Ireland is also a signatory to the Dublin Convention, under which the state responsible for examining applications for asylum lodged in one of the Member States of the European Communities is determined, and is subject to the Dublin Regulation (EC 343/2003) which succeeded that Convention.
The principal piece of domestic legislation dealing with refugees and asylum seekers is the 1996 Refugee Act, which entered into force in 2000. The Act incorporates the 1951 Geneva Convention into domestic law. It provides for the establishment of ORAC as well as the Refugee Appeals Tribunal and sets out a framework for the determination of asylum applications. (The 1996 Act has been amended by the Immigration Act 1999, the Illegal Immigrants (Trafficking) Act 2000 and the Immigration Act 2003)
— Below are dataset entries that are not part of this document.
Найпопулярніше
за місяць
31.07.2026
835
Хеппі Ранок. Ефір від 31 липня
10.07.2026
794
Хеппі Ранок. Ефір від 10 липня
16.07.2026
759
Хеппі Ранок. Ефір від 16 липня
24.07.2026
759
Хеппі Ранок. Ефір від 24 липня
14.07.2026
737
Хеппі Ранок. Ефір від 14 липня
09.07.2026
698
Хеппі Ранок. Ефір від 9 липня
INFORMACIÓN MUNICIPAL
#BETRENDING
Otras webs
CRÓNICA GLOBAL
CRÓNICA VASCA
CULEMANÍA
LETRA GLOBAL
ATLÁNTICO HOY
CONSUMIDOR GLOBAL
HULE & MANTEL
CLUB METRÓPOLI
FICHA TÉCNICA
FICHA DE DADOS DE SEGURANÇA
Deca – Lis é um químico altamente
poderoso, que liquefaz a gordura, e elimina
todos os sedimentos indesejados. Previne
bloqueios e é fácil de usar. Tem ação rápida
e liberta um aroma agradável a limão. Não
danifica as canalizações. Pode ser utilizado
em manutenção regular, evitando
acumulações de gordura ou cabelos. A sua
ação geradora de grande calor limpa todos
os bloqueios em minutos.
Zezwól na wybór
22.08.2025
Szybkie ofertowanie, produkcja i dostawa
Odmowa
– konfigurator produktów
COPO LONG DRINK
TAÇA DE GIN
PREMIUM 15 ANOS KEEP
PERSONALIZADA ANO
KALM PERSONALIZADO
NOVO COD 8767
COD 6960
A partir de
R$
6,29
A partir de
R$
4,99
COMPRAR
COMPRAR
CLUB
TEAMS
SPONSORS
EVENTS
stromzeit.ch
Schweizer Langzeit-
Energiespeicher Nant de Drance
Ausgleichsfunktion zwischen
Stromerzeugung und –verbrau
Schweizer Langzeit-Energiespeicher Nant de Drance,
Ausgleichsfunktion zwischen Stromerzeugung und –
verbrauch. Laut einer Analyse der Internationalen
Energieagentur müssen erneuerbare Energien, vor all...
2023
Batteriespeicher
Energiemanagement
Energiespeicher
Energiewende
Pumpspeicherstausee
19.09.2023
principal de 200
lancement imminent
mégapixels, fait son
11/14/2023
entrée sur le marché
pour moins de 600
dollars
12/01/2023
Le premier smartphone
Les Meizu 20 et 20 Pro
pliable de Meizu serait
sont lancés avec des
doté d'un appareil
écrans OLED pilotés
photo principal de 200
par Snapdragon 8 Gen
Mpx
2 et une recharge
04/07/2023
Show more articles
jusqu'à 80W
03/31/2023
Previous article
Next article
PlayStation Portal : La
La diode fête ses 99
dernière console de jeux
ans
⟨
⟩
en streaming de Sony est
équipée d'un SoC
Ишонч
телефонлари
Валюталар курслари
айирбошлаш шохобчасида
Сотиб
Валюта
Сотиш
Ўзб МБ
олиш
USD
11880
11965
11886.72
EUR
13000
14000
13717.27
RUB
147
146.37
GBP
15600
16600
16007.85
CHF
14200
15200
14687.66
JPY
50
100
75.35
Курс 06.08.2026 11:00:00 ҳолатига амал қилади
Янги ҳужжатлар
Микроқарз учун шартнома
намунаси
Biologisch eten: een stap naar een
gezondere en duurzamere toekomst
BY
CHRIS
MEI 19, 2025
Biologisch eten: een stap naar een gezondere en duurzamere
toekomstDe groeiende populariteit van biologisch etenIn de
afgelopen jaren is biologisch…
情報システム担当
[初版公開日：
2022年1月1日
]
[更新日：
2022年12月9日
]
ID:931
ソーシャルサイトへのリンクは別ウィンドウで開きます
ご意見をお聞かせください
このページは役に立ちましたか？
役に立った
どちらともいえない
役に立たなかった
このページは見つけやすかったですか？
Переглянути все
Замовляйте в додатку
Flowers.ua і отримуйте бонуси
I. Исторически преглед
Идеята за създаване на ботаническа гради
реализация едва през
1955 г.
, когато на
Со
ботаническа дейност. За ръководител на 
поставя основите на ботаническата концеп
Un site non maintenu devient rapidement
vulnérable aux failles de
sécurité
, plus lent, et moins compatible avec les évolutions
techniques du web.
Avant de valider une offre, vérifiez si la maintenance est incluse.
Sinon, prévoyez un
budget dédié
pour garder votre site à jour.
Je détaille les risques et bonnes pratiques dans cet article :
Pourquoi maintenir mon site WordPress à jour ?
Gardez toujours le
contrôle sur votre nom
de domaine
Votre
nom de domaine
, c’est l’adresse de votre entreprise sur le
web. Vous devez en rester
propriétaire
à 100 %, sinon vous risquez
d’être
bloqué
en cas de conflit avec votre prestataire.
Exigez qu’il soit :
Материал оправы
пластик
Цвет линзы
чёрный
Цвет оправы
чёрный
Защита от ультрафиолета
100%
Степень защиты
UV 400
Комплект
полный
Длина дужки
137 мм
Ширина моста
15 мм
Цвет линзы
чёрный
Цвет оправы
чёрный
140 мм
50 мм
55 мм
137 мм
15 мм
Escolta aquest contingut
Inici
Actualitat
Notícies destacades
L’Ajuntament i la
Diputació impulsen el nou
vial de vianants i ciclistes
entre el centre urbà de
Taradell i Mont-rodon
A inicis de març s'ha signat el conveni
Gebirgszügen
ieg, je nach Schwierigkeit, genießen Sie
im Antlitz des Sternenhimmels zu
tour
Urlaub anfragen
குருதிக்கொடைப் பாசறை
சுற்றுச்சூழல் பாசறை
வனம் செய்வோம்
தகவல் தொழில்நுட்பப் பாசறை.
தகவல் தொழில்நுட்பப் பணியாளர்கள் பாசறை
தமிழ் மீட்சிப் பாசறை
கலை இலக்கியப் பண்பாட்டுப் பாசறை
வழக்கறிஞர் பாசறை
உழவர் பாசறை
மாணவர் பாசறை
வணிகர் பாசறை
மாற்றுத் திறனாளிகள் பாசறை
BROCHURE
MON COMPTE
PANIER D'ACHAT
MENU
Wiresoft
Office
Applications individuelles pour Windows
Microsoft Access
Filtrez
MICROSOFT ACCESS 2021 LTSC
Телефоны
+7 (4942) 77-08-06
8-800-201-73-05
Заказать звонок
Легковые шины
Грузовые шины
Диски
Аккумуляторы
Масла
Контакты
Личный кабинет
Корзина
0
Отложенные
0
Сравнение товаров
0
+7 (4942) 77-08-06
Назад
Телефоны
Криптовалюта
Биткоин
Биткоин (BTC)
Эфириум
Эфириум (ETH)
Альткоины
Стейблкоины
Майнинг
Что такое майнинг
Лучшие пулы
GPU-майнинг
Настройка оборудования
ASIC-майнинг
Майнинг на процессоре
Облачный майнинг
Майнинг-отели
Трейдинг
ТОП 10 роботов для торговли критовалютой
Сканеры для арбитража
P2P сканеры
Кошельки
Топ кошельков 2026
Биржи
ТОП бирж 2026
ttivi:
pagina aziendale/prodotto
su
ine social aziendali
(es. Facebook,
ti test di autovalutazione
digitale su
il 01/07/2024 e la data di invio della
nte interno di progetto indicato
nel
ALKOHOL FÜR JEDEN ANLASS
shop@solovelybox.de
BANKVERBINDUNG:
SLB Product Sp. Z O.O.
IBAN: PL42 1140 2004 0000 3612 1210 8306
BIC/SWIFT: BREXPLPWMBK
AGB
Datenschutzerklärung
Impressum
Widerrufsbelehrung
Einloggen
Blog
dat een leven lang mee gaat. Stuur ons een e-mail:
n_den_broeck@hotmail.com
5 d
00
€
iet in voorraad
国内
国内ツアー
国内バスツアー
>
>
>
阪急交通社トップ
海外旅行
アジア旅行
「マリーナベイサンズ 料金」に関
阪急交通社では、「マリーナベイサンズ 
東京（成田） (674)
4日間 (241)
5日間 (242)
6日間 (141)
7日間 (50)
Prior to the commencement in full of the Refugee Act, Ireland examined applications for asylum in accordance with administrative procedures. These were first formalised in 1995 in a set of procedures known as the Van Arnim procedures. Following a significant increase in number of people applying for asylum in Ireland, these procedures were replaced in 1997 with new arrangements known as the Hope Hanlan procedures (in both cases the procedures were set out in a letter to the UNHCR representative with responsibility for Ireland at the time and named after that official). These administrative procedures have been entirely replaced by the provisions of the Refugee Act.